On May 22, a Division Bench comprising Chief Justice M.K. Sharma and Justice Sanjiv Khanna suspended Justice Ahmad's order until July 30 and directed the UPSC to place all the original records in a sealed cover before it.

Meanwhile, the students demanding the disclosure of their marks have also filed a petition before the High Court seeking a stay on the appointment of successful candidates until the matter is adjudicated. They have alleged that the UPSC's selection process was full of irregularities. Experts are at a loss to understand why the UPSC, whose credentials are not in doubt, is scared to disclose the marks.

IAS ASPIRANTS WRITING the Preliminary examination in Chennai. A file photo.-K.V. SRINIVASAN

Interestingly, it is not the candidates alone who have to face the UPSC's silence in this matter. Even its nodal Ministry, the Department of Personnel and Training, has been given a similar treatment for several months now.

The Department had sought details of the marks scored by general and reserved category candidates in the main paper and interview following a complaint received by the Prime Minister's Office from a reserved category candidate alleging bias at the interview. Despite repeated reminders, the UPSC has not provided any information.

The UPSC has antagonised the Parliamentary Standing Committee on Personnel, Public Grievances, Law and Justice also in a different way. The Committee, which tabled its report in Parliament recently, has taken exception to the UPSC's failure to appear before it. The committee, in its report, said: "The UPSC, under the pretext of constitutional status is trying to hide its inefficient working due to which many governmental organisations are headless for years together because the UPSC has not bothered to recommend the right candidates. Many institutes of the Department of Culture are examples of the apathy of the UPSC. There are even instances where the UPSC recommended some names for appointment but when the process of appointment started, it withdrew its recommendations. The National Archives of India and even the premier investigating agency, the Central Bureau of Investigation, are suffering shortage of staff owing to the apathy of the UPSC."

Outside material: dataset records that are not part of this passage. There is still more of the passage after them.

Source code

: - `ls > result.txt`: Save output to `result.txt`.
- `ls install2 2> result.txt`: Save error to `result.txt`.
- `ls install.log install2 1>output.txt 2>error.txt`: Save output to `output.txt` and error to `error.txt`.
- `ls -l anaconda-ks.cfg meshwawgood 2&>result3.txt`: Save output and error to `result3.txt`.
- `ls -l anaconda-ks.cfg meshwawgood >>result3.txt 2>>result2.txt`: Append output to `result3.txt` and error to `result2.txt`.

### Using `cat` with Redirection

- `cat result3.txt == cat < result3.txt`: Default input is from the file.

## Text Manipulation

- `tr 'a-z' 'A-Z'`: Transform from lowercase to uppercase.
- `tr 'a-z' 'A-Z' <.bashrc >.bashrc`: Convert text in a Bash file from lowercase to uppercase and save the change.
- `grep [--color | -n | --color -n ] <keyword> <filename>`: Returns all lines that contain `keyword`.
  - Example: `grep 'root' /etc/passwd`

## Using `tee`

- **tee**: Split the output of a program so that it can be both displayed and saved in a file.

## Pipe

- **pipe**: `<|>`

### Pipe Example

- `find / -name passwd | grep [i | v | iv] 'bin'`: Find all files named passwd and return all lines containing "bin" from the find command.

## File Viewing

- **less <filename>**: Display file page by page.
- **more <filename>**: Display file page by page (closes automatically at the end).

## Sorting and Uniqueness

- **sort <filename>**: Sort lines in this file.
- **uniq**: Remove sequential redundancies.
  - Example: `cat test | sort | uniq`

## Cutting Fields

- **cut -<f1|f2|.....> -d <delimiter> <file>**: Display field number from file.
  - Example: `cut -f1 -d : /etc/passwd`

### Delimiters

It further said that the UPSC, being a constitutional body, should uphold the high standards of "transparency and accountability" but strangely it was projecting itself as an institution above the law of the land and did not want to give information under the RTI Act. It did not want to reveal how it was spending the public money given to it and was accountable to none," the committee said. The committee further noted: "This attitude of the UPSC is reprehensible and falls within the purview of the breach of privilege of Parliament". It recommended that the government deliberate upon the situation at the highest level and take necessary action to ensure that such a grave lapse and subversion of democratic norms did not recur.

TRAINEE OFFICERS AT the IAS Academy in Mussoorie.-RAMESH SHARMA

Experts agree that there is a "disconnect" between the UPSC and the government and also between the UPSC and the people. "The UPSC has a mind of its own. There seems to be a sense of apathy towards people's grievances. Otherwise why should it fight shy of being seen as fair," says V.P. Gupta. The UPSC, counters the charges by saying that in keeping with the provisions of the RTI Act it has taken all "proactive measures to meet the goal of expedient furnishing of information to citizens regarding the matters, which come under the functioning of the Commission".

According to information available on the UPSC website, 279 applications under the RTI Act have been received and only in 48 cases were applicants not entitled to access the documents pursuant to the requests. It further notes that replies were sent to each applicant and an attempt was made to provide all information that was sought for. "Only that information was withheld where the questions were of hypothetical nature or in the nature of seeking opinion in a matter or on such matters about which the UPSC has already made a reference to the government seeking exemption from the purview of the RTI Act," the Commission says. But experts say that the UPSC cannot be treated like a holy cow; in order to maintain its credibility, it will have to become accountable and answerable.